| ARBEITSAUFTRÄGE |
a) Beantworte anhand des Seitenauszugs diese Fragen:
(i) Wann wurde das Gesetz verabschiedet, mit dem die Regierung Versammlungen verbieten kann?
(ii) Was darf auf den Demonstrationen zur Gesichtserkennung genutzt werden?
(iii) Wie oft finden seit dem Verbot der Pride-Parade Demonstrationen in Budapest statt?
b) Entnimm dem Seitenauszug wortgetreu den Abschnitt von „30. April 2025“ bis einschließlich „im Text lesen.“.

| SEITENAUSZUG |
══════

30. April 2025
Mein Auslandssemester in Ungarn besteht aus vielen interkulturellen Kontakten, Ausflügen und dem Leben in einer lebendigen Großstadt – gleichzeitig spannt sich das politische Klima im Land immer mehr an. Wie ich die Situation als Erasmusstudentin erlebe und wie es mir damit geht, könnt ihr im Text lesen.
Was ist aktuell politisch los?
Mitte April 2025 wurde in Ungarn ein Gesetz verabschiedet, welches es der Regierung zukünftig ermöglicht Versammlungen zu verbieten und den Organisatoren als auch Teilnehmenden hohe Geldstrafen anzulasten. Zudem kann chinesische Spyware zur Gesichtserkennung auf den Demonstrationen genutzt werden. Dieses Gesetz richtet sich auch gegen die jährliche Pride-Parade. Mit Bezug auf den Kinderschutz wurden in den vergangenen Jahren immer wieder Gesetze gegen die queere Community, umgesetzt. Beispielsweise sind Werbungen oder Bücher mit Darstellungen von queeren Personen verboten. Seit dem Frühling werden gesetzlich nur noch Frauen und Männer anerkannt. Non-binäre Personen werden damit vor dem Gesetz unsichtbar. Mit diesen Entscheidungen bricht Ungarn immer wieder europäisches Gesetz.
Seit dem Verbot der Pride Parade finden jetzt wöchentlich Demonstrationen in Budapest statt. Viele Menschen äußern dort ihren Ärger über die Politik in Ungarn und wollen sich für die diskriminierten Gruppen einsetzen.

══════

| Bilder mit dargestellten Daten |
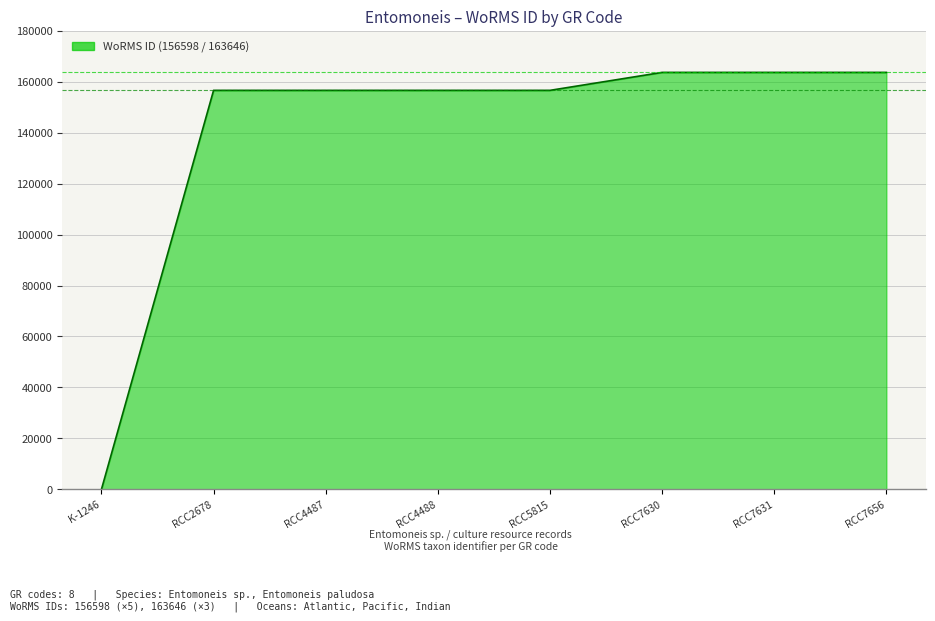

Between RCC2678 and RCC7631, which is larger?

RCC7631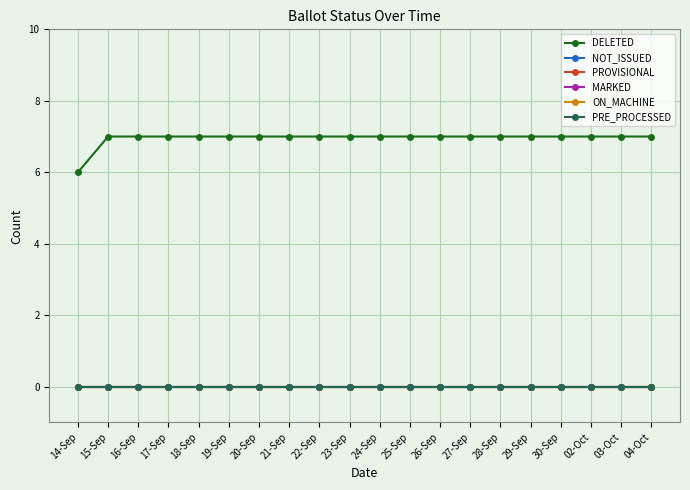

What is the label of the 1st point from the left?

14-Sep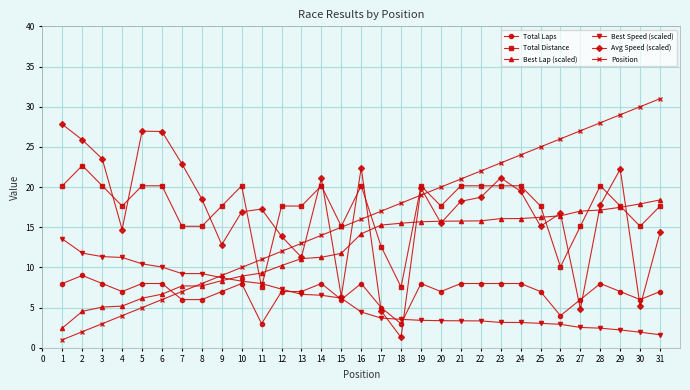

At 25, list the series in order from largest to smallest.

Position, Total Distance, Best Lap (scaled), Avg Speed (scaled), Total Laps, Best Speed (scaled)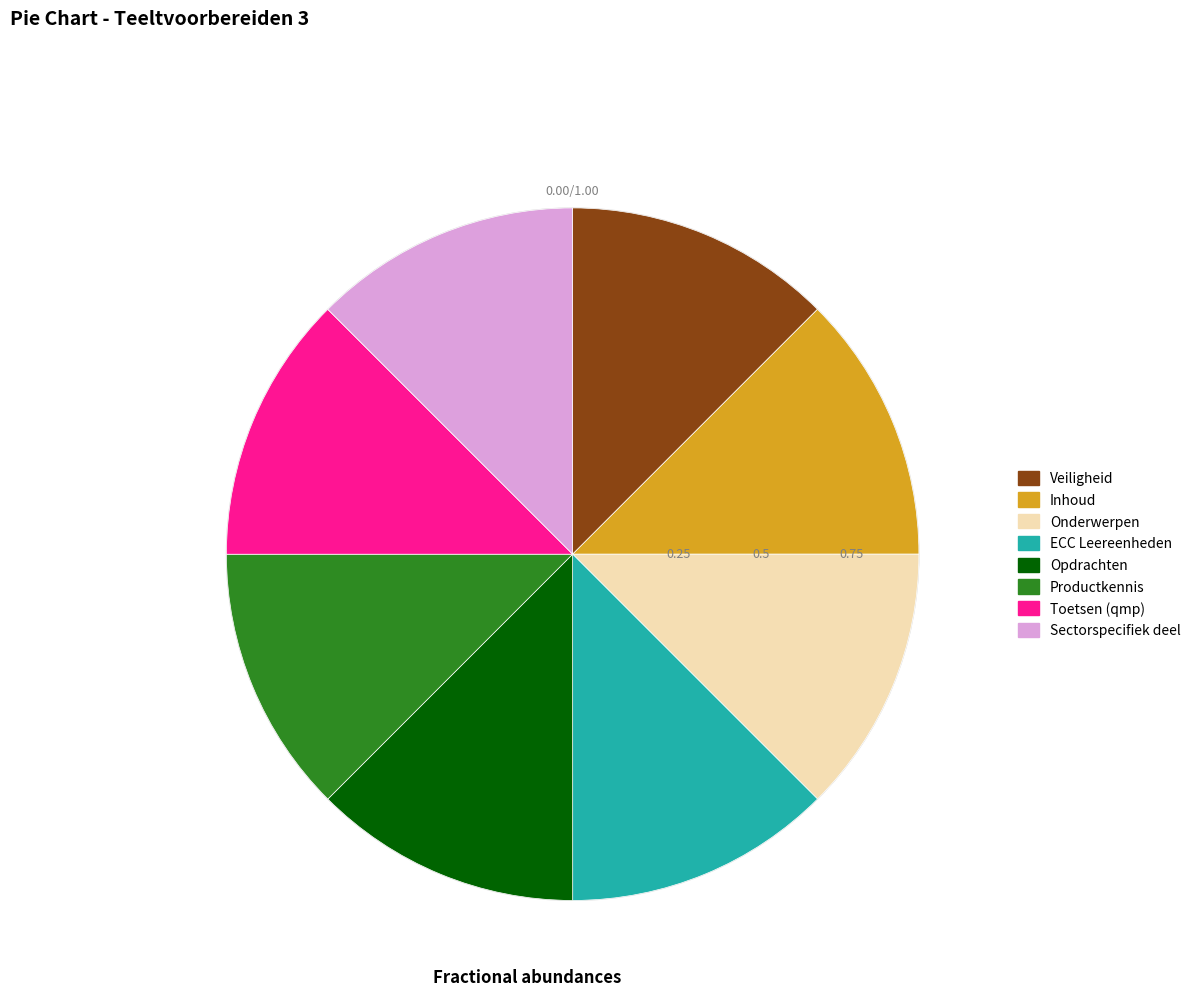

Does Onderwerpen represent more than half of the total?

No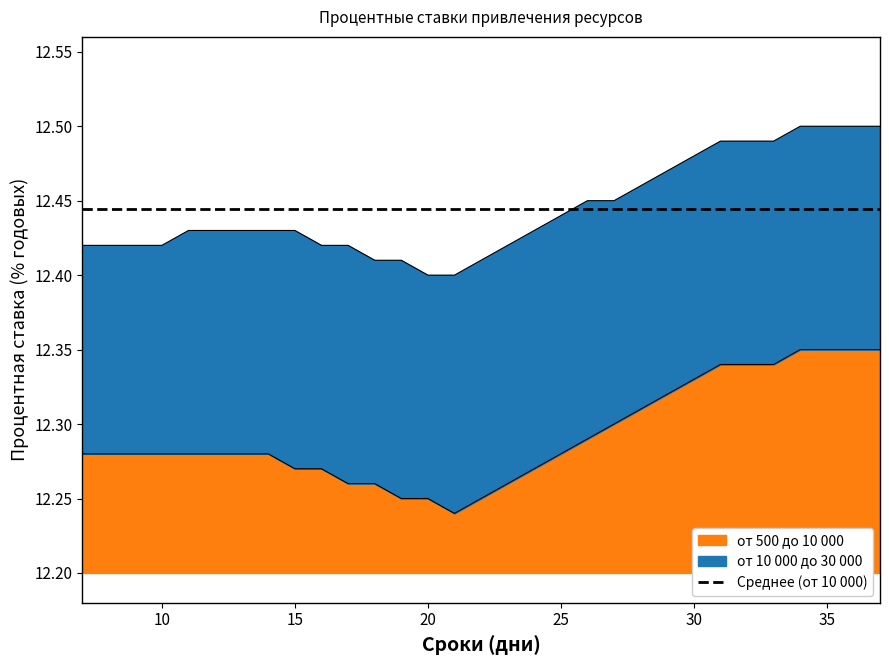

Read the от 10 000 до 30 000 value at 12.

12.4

══════

| LÖSUNGEN |
a)
(i) Mitte April 2025
(ii) Chinesische Spyware
(iii) Wöchentlich

b)
30. April 2025
Mein Auslandssemester in Ungarn besteht aus vielen interkulturellen Kontakten, Ausflügen und dem Leben in einer lebendigen Großstadt – gleichzeitig spannt sich das politische Klima im Land immer mehr an. Wie ich die Situation als Erasmusstudentin erlebe und wie es mir damit geht, könnt ihr im Text lesen.